Harriet Tubman represents but one instance where the lioness might finally get the glory of a full telling of the history.
Our currency could help tell that story to the world — indeed it could be a testament to our principles and ideals. It is a symbol that not only represents our actual wealth but also symbolizes who we believe best reflects our values. We have the opportunity to put our money where our mouth is, and let it speak to those values.
America would be wise to show the world what it really stands for. Right now, we are showing the world that we value Confederate generals who tried to tear apart the nation more than freedom fighters. Right now, we are showing the world that we honor those who championed slavery — instead of those who fought against it. Right now, we are showing the world that America doesn’t believe that a heroic Black woman is worthy of occupying space on our currency.

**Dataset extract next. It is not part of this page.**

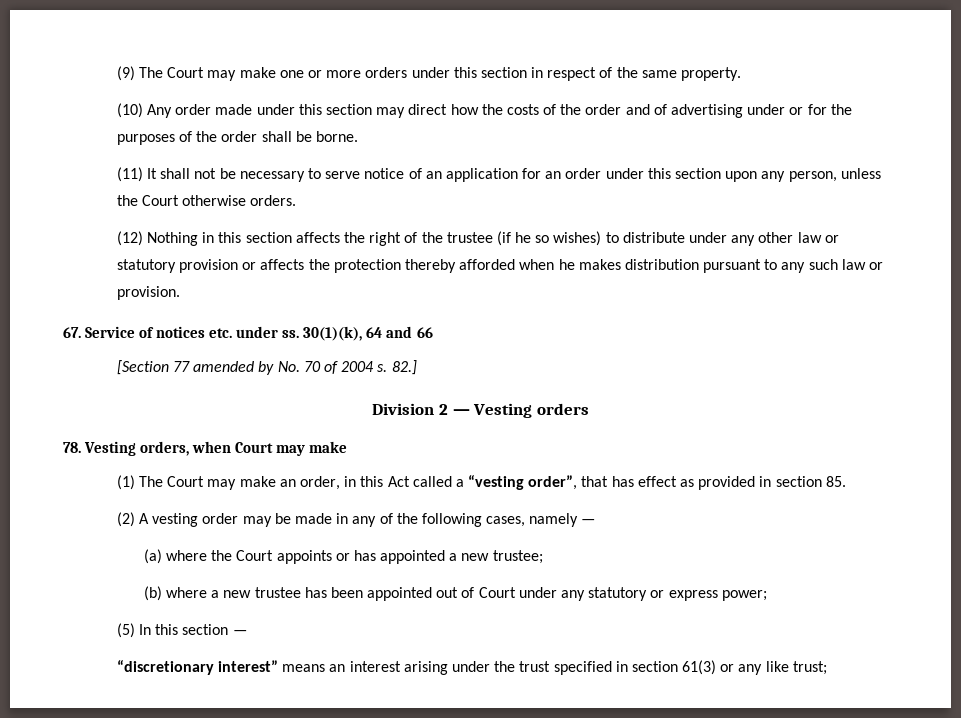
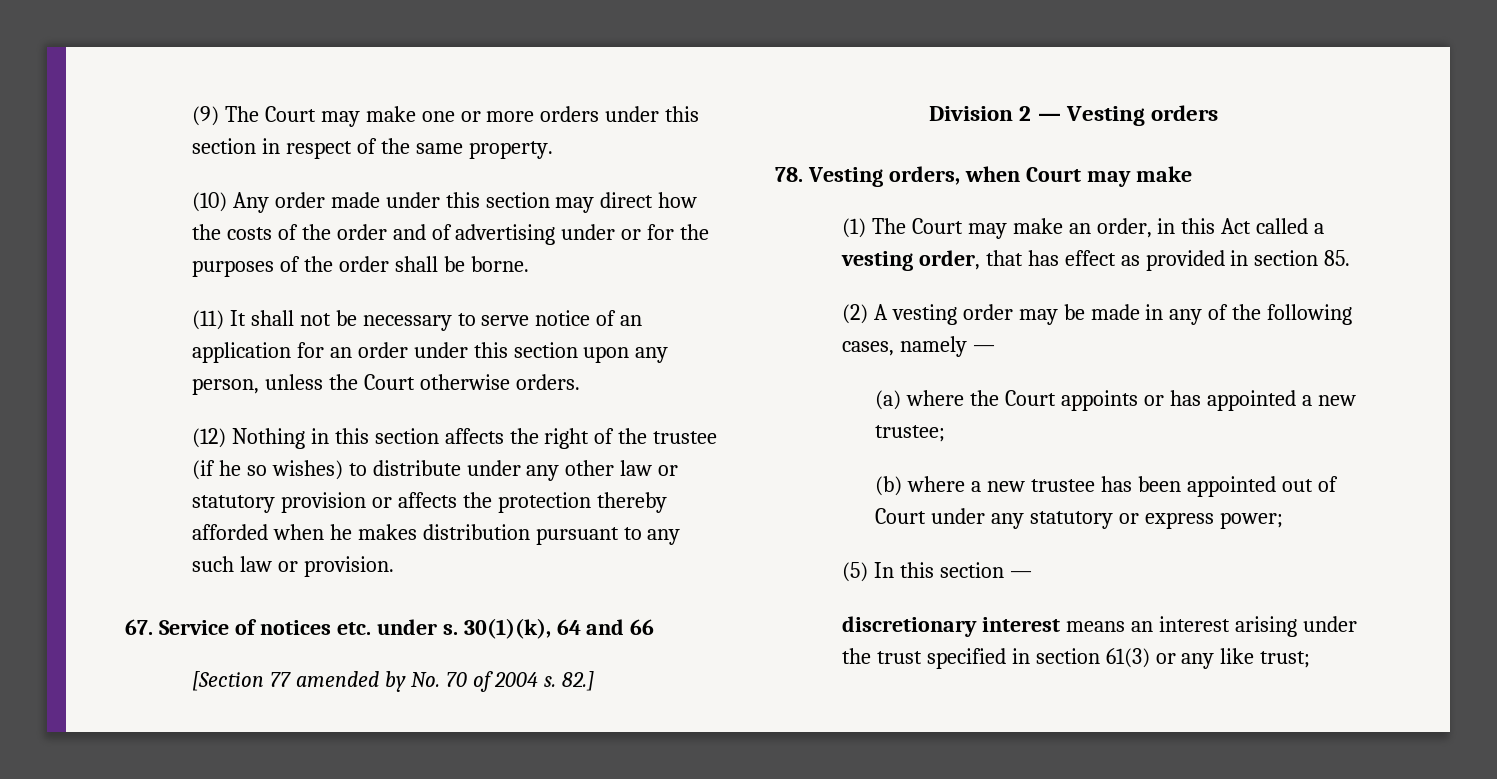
[282,330,300,338] ss. -> [442,624,458,635] s.
[468,475,578,490] “vesting order”, -> [840,250,980,271] vesting order,
[116,660,279,675] “discretionary interest” -> [841,616,1060,637] discretionary interest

In fact, we are showing that she is unworthy of even sharing that space with a white man who died believing her oppression was just. Remember, the redesign doesn’t remove Andrew Jackson, it simply places him on the back, with Tubman on the front. What we are showing the world is that we are slaves to our history, not students of it, impotent against inanimate bronze representations of unrighteous men long deceased. What we are showing is that we mistake evolution of thought for erasure of heritage.
While history and its legacy can never be erased, neither is IT the sole determinate of our future. When it comes to showing the world who we are, and what we stand for, we need only to apply the law of inertia that says an object in motion stays in motion with the same speed and in the same direction unless acted upon by an unbalanced force. Simply put, American progress will be forever stymied unless and until we remove the unbalanced force that glorifies those who have betrayed our ideals.

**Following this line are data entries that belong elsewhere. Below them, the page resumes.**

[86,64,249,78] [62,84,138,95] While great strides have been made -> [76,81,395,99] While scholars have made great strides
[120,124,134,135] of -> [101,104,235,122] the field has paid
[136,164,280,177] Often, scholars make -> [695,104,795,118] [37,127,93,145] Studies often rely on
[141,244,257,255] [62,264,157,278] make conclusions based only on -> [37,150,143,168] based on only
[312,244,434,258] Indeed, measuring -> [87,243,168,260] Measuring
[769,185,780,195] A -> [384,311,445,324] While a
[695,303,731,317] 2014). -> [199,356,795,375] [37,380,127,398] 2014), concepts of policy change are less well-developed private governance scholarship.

Now, there are those who will suggest that this is much ado about nothing. That Tubman’s placement on the $20 bill is a meaningless gesture that rings hollow, given more pressing matters like police brutality and a public health crisis. But symbolism is a catalyst for change, not a nod to frivolity.

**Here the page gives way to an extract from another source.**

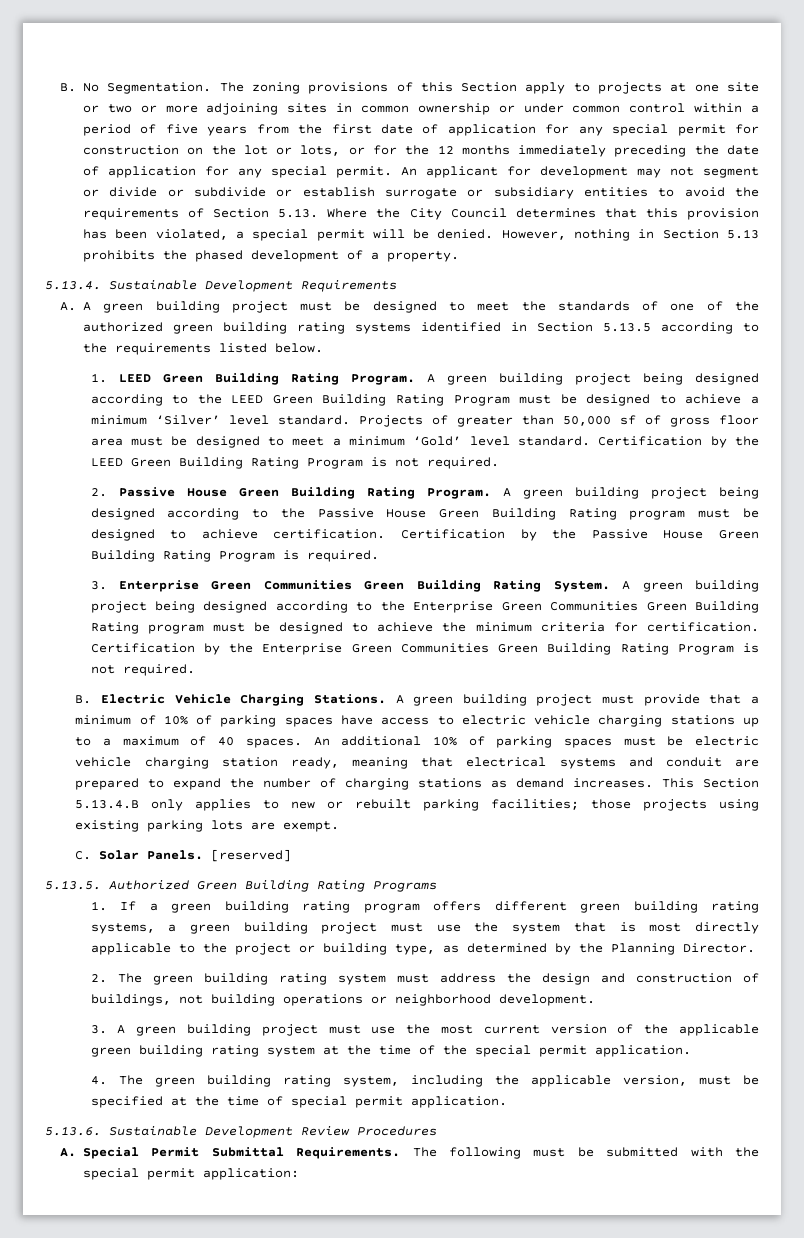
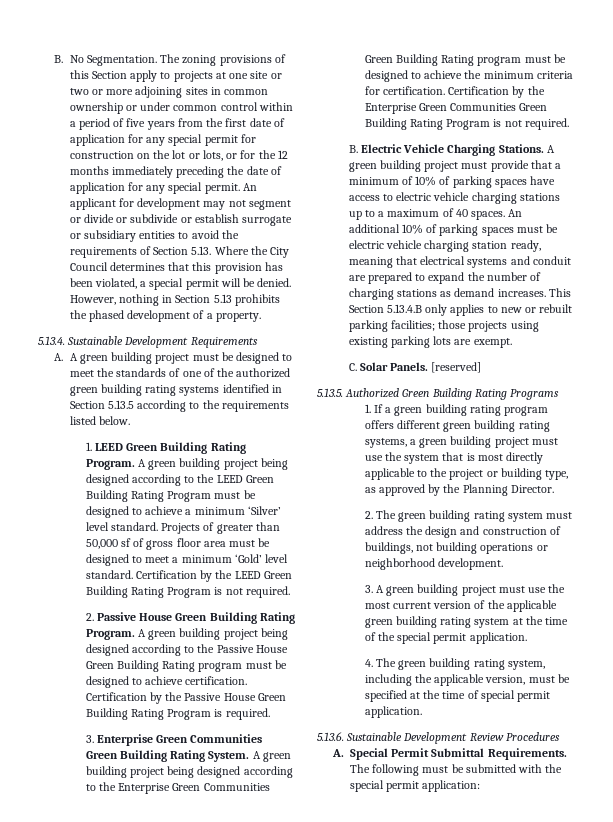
[466,943,547,953] determined -> [378,484,425,496] approved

As a nation, we are keenly aware of the power of symbolism. We are asked to pledge allegiance to the flag and to the republic for which it stands. From the image of Ruby Bridges being escorted to school by four federal marshals to Emmett Till’s open casket to a black-gloved fist raised on an Olympic podium to George Floyd’s chilling last words only a month ago, his neck pressed for nearly nine minutes beneath a police officer’s knee: “I can’t breathe,” America has always been aware of the power of imagery in advancing civil rights on the world stage. America has a choice to use that imagery for good or for evil.
Money talks. Why should America be silent when the world is listening?